# [DATA FOR THIS EXERCISE]
★ ★ ★ ★ ★ ★ ★
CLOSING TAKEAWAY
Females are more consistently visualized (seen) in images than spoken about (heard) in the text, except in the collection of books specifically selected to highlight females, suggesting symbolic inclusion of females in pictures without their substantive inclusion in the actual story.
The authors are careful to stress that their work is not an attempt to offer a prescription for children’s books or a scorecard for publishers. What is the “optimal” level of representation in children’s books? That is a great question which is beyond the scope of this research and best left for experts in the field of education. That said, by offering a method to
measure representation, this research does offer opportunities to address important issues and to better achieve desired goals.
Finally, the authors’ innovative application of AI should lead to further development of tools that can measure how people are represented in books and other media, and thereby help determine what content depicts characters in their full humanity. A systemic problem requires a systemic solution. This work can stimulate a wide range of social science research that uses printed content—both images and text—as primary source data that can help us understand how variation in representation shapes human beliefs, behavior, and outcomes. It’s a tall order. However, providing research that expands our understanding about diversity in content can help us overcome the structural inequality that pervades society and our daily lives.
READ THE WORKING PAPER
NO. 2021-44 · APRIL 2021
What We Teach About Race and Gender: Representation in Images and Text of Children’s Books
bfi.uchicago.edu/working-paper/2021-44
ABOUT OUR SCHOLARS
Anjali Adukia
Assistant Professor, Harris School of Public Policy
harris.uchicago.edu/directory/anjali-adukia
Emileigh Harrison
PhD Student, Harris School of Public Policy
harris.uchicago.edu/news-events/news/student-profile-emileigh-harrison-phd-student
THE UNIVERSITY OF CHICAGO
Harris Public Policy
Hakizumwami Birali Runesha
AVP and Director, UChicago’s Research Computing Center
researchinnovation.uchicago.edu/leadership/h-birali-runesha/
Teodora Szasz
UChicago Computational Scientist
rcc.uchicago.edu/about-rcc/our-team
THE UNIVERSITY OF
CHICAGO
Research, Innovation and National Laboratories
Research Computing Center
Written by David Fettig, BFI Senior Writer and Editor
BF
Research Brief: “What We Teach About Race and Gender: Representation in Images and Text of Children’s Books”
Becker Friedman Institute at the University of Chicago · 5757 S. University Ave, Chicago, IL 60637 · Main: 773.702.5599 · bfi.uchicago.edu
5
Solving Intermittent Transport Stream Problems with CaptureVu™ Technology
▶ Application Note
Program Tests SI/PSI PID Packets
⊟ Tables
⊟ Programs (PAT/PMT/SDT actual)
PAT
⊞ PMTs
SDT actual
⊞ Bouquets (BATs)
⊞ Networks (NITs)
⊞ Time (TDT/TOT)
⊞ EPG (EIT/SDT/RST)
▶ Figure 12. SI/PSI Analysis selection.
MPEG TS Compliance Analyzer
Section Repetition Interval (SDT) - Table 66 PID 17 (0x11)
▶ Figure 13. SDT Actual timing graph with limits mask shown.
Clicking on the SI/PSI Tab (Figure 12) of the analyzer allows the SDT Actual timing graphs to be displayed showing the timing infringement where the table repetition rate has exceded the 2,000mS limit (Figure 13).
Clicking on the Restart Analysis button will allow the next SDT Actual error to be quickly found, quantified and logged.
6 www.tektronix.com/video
★ ★ ★ ★ ★ ★ ★
Return the data exactly, every line included.

CLOSING TAKEAWAY
Females are more consistently visualized (seen) in images than spoken about (heard) in the text, except in the collection of books specifically selected to highlight females, suggesting symbolic inclusion of females in pictures without their substantive inclusion in the actual story.
The authors are careful to stress that their work is not an attempt to offer a prescription for children’s books or a scorecard for publishers. What is the “optimal” level of representation in children’s books? That is a great question which is beyond the scope of this research and best left for experts in the field of education. That said, by offering a method to
measure representation, this research does offer opportunities to address important issues and to better achieve desired goals.
Finally, the authors’ innovative application of AI should lead to further development of tools that can measure how people are represented in books and other media, and thereby help determine what content depicts characters in their full humanity. A systemic problem requires a systemic solution. This work can stimulate a wide range of social science research that uses printed content—both images and text—as primary source data that can help us understand how variation in representation shapes human beliefs, behavior, and outcomes. It’s a tall order. However, providing research that expands our understanding about diversity in content can help us overcome the structural inequality that pervades society and our daily lives.
READ THE WORKING PAPER
NO. 2021-44 · APRIL 2021
What We Teach About Race and Gender: Representation in Images and Text of Children’s Books
bfi.uchicago.edu/working-paper/2021-44
ABOUT OUR SCHOLARS
Anjali Adukia
Assistant Professor, Harris School of Public Policy
harris.uchicago.edu/directory/anjali-adukia
Emileigh Harrison
PhD Student, Harris School of Public Policy
harris.uchicago.edu/news-events/news/student-profile-emileigh-harrison-phd-student
THE UNIVERSITY OF CHICAGO
Harris Public Policy
Hakizumwami Birali Runesha
AVP and Director, UChicago’s Research Computing Center
researchinnovation.uchicago.edu/leadership/h-birali-runesha/
Teodora Szasz
UChicago Computational Scientist
rcc.uchicago.edu/about-rcc/our-team
THE UNIVERSITY OF
CHICAGO
Research, Innovation and National Laboratories
Research Computing Center
Written by David Fettig, BFI Senior Writer and Editor
BF
Research Brief: “What We Teach About Race and Gender: Representation in Images and Text of Children’s Books”
Becker Friedman Institute at the University of Chicago · 5757 S. University Ave, Chicago, IL 60637 · Main: 773.702.5599 · bfi.uchicago.edu
5
Solving Intermittent Transport Stream Problems with CaptureVu™ Technology
▶ Application Note
Program Tests SI/PSI PID Packets
⊟ Tables
⊟ Programs (PAT/PMT/SDT actual)
PAT
⊞ PMTs
SDT actual
⊞ Bouquets (BATs)
⊞ Networks (NITs)
⊞ Time (TDT/TOT)
⊞ EPG (EIT/SDT/RST)
▶ Figure 12. SI/PSI Analysis selection.
MPEG TS Compliance Analyzer
Section Repetition Interval (SDT) - Table 66 PID 17 (0x11)
▶ Figure 13. SDT Actual timing graph with limits mask shown.
Clicking on the SI/PSI Tab (Figure 12) of the analyzer allows the SDT Actual timing graphs to be displayed showing the timing infringement where the table repetition rate has exceded the 2,000mS limit (Figure 13).
Clicking on the Restart Analysis button will allow the next SDT Actual error to be quickly found, quantified and logged.
6 www.tektronix.com/video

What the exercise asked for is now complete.